Consumer Price Index

 Consumer Price Index



‘The consumer price index was first used in 1707. In 1925 it became institutionalized when the Second International Conference of Labour Statisticians, convened by the International Labour Organization, promulgated the first international standards of measurement.’



(Vink, Kirsten and Woerman, 2004)



The CPI is a non–monetary index value measuring changes in the weighted average of prices quoted in the unstable monetary unit of a typical basket of consumer goods and services. The annual per centage change in the CPI is used to measure inflation. It is a price index determined by measuring the price of a standard group of goods and services representing a typical market basket of a typical urban consumer. It measures the change in the weighted average price for a constant market basket of goods and services from one period to the next within the same area (city, region, or nation). It can be used to measure changes in the cost of living. It is a measure estimating the average price of consumer goods and services purchased by a typical urban household.
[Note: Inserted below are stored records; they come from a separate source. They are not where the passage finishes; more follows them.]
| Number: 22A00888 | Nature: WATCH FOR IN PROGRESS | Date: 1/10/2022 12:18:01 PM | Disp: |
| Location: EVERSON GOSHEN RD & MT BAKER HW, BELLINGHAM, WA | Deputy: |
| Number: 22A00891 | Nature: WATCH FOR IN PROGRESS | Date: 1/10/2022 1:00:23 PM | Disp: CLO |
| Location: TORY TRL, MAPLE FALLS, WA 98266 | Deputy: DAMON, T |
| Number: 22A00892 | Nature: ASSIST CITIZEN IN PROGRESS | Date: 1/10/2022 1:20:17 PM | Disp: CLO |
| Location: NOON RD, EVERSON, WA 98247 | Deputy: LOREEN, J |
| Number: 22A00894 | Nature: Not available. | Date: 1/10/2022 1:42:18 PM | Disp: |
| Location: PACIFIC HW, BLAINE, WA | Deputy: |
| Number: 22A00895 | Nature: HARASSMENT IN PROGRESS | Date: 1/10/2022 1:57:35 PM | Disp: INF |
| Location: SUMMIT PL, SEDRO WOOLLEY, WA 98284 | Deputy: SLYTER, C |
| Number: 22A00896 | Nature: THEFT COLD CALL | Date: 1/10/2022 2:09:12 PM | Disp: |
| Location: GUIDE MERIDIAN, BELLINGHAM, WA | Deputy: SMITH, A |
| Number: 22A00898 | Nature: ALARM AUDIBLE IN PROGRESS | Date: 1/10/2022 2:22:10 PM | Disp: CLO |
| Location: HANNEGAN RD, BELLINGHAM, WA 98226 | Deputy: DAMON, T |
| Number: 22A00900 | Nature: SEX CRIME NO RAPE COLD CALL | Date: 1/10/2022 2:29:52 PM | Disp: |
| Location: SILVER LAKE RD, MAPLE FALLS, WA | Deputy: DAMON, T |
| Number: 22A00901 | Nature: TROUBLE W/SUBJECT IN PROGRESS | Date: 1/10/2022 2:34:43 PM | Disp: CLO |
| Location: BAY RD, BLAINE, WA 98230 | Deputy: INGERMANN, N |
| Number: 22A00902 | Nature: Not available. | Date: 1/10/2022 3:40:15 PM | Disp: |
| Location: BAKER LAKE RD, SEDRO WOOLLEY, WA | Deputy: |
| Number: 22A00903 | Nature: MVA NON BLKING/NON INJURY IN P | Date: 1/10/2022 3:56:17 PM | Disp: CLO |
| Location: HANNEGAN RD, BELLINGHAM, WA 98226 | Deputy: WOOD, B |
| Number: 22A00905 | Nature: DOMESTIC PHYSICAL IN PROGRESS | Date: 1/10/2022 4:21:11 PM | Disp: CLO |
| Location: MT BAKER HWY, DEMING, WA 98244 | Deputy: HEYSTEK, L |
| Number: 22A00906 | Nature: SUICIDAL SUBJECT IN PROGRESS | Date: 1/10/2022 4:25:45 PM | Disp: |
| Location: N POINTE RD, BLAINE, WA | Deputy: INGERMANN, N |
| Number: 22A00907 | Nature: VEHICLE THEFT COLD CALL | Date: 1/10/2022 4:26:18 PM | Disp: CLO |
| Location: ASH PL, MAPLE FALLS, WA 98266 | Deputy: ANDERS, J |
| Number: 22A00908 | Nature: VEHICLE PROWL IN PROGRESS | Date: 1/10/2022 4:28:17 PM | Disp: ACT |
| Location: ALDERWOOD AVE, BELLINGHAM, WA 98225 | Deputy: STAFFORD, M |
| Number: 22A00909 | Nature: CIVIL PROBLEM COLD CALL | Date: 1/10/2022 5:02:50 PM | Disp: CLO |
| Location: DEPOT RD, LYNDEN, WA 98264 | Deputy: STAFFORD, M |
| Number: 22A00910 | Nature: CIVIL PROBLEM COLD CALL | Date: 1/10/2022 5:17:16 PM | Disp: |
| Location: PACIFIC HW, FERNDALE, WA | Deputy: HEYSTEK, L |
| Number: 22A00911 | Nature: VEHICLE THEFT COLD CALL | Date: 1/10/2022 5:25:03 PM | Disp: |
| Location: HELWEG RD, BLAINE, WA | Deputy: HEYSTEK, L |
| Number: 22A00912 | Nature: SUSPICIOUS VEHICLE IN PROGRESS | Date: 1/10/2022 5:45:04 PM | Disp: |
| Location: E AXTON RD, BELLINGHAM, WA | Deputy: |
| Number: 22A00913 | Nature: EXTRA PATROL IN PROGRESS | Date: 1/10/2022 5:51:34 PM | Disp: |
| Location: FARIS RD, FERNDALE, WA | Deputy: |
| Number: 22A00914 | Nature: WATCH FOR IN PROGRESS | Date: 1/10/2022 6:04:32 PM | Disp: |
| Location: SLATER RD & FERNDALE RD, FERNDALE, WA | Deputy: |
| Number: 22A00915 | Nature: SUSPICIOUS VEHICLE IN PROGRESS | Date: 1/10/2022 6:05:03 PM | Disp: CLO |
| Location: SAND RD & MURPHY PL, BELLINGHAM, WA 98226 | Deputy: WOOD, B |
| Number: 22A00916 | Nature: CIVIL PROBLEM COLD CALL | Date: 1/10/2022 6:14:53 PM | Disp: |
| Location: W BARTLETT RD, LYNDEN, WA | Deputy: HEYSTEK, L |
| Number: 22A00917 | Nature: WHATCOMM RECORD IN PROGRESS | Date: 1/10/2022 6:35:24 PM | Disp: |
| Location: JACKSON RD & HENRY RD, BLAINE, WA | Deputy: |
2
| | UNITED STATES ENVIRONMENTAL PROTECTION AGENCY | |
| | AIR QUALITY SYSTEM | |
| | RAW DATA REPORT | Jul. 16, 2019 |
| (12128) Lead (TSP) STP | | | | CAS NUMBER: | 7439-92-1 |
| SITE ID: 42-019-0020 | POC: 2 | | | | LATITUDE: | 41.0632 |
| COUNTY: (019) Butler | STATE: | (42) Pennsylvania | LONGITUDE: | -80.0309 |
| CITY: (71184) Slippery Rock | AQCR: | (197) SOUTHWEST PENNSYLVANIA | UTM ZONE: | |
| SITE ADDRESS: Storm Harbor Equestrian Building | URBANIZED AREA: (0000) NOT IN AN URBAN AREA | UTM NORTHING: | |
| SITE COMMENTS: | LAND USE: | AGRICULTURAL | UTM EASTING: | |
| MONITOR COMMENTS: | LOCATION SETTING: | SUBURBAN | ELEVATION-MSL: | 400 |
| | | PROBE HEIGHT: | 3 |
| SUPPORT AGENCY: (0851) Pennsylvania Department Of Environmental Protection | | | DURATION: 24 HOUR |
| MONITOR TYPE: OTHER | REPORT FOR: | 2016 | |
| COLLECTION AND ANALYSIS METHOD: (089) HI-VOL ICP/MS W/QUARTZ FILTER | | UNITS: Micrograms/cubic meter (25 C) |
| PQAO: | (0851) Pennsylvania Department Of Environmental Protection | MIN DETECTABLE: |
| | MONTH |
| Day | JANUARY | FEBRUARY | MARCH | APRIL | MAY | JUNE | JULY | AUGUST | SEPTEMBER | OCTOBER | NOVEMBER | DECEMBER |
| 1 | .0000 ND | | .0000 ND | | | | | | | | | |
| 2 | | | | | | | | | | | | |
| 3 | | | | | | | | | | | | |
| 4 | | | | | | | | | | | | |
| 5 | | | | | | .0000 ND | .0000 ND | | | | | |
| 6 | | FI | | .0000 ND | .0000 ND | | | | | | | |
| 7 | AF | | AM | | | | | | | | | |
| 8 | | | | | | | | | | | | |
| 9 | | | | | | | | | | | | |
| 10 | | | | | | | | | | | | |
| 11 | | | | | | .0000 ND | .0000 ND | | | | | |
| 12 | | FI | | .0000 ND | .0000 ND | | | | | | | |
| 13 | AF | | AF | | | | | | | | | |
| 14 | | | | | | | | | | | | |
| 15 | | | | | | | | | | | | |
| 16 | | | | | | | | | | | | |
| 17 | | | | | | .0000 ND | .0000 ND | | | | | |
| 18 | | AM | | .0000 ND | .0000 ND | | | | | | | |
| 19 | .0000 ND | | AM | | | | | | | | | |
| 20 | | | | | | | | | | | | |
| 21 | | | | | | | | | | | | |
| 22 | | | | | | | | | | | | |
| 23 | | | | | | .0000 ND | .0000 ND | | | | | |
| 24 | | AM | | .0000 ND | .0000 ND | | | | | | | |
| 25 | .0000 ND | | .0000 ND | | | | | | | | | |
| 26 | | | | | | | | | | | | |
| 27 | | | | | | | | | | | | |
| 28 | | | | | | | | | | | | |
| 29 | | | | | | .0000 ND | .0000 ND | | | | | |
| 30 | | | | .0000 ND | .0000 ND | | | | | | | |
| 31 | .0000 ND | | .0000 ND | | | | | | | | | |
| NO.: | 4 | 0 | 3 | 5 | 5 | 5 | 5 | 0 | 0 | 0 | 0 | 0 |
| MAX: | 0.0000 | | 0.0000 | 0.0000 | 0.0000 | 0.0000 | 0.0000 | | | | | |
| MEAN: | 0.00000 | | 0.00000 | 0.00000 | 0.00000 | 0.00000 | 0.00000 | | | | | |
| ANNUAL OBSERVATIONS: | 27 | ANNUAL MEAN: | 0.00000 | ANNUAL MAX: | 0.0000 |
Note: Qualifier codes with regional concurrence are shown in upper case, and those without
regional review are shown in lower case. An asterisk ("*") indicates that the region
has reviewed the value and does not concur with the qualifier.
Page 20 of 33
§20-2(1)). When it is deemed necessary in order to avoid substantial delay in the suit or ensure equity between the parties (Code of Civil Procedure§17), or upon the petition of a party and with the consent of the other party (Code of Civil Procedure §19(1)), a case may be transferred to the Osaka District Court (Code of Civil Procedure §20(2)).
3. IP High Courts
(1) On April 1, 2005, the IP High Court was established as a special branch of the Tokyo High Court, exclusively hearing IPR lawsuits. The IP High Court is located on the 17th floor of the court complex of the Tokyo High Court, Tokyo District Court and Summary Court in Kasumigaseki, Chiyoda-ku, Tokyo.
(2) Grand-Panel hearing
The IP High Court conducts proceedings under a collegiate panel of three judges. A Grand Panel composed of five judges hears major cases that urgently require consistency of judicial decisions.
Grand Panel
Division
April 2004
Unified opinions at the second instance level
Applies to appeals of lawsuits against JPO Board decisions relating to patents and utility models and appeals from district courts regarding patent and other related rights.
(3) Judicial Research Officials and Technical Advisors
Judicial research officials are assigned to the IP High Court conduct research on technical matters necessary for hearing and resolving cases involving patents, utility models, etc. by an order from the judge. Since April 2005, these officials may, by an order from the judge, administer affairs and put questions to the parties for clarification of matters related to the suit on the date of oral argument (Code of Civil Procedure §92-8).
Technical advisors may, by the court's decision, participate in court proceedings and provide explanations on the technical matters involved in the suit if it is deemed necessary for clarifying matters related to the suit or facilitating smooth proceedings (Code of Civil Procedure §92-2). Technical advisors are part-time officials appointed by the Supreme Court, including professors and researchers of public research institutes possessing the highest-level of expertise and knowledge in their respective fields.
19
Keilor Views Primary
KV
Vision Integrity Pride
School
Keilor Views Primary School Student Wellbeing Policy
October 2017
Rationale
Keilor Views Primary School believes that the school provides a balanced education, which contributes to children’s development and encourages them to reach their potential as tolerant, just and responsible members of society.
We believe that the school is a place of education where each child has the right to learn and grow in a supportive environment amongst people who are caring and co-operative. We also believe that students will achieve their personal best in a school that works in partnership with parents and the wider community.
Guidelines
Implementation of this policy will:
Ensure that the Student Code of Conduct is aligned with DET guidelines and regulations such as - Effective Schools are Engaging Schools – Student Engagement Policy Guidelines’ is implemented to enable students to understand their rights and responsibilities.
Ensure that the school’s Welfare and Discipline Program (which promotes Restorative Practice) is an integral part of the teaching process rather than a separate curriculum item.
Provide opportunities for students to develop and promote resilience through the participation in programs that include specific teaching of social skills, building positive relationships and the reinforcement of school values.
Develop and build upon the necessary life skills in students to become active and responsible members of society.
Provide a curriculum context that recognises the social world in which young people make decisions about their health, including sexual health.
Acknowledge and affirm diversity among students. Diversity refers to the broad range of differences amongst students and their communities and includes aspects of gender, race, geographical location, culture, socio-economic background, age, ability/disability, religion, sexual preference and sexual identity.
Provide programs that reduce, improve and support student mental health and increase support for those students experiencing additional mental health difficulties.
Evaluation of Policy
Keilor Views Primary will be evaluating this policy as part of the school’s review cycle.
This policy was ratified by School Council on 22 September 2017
The daily change in the CPI would be used as a measure to calculate and account the erosion of real value caused by inflation in only monetary items under financial capital maintenance in units of constant purchasing power (CIPPA). The net monetary loss or gain resulting from holding either a net weighted average excess of monetary item assets or a net weighted average excess of monetary items liabilities during a specific period is not calculated and accounted under the traditional HCA model during low inflation and deflation. It is also calculated and accounted during hyperinflation as required by IAS 29.



The daily change in the CPI would be used to calculate the net constant item loss from holding an excess of constant item assets not maintained constant over constant item liabilities not maintained constant at all levels of inflation and deflation under financial capital maintenance in units of constant purchasing power (CIPPA). Likewise it would be used to calculate the net constant item gain from holding an excess of constant item liabilities not maintained constant over constant items assets not maintained constant at all levels of inflation and deflation under CIPPA.



The cost of the stable measuring unit assumption is – like the cost of inflation – not calculated and accounted under HCA during inflation and deflation. Most people mistakenly believe the erosion in, for example, companies´ capital and profits - in fact, never maintained constant by the real value of net assets because of the implementation of stable measuring unit assumption - is caused by inflation. However, inflation has no effect on the real value of non-monetary items and capital and retained profits are constant real value non-monetary items. Thus, the cost of the stable measuring unit assumption is mistakenly believed by most people to be the same as the cost of inflation. They do not know that it is caused by the stable measuring unit assumption. They are taught that the erosion of companies´ capital and retained profits is caused by inflation. Since the cost of inflation is not calculated and accounted under the HCA model, entities – mistakenly treating constant items like monetary items, e.g., in the case of trade debtors and trade creditors as well as mistakenly believing that the erosion of companies’ capital and retained profits is caused by inflation - are satisfied to do nothing about it because net monetary losses and gains are not calculated and accounted under HCA during low inflation and deflation. They see it as the central bank´s duty to lower inflation and lower this erosion. They believe it has nothing to do with the accounting profession.



There is no CPI in a barter economy since there is no money in such an economy. The Daily CPI is essential in practice to index the real value of constant items in the economy with continuous measurement of financial capital maintenance in units of constant purchasing power (CIPPA) being used as the fundamental model of accounting during inflation and deflation.



The nominal value of money stays the same over time while the change in the real value of money is indicated by the rate of inflation and deflation. The nominal value of a constant item changes inversely with the rate of daily inflation or deflation with measurement in units of constant purchasing power under CIPPA resulting in its real value remaining constant during inflation and deflation. The real value of money changes inversely with the rate of inflation and deflation.



The Daily CPI is the sine qua non under financial capital maintenance in units of constant purchasing power (CIPPA) in an inflationary and deflationary economy to correctly fix the problem created by the fact that money is the only global unit of account that is not a stable unit of measure: the monetary unit of account has no fundamental constant. Under the Historical Cost paradigm it is assumed that money was, is and will always be perfectly stable in all cases where the stable measuring unit assumption is applied.



It would be difficult to measure the erosion and creation of real value in monetary items correctly during inflation and deflation, respectively, and to correctly implement financial capital maintenance in units of constant purchasing power without the CPI. The CPI is calculated during hyperinflation, but, it is impossible to maintain the constant purchasing power of constant items constant in terms of the CPI that becomes available a month or more after a transaction or event during hyperinflation of hundreds of millions or more per cent per annum. The daily change in a parallel or daily index rate is used for that purpose during hyperinflation. See Brazil´s use of daily indexing during very high and hyperinflation from 1964 to 1994.



Financial capital maintenance in units of constant purchasing power in terms of the Daily CPI makes it relatively easy to fix this problem and to stop the erosion of hundreds of billions of US Dollars in real value in the world´s constant item economy each and every year during inflation.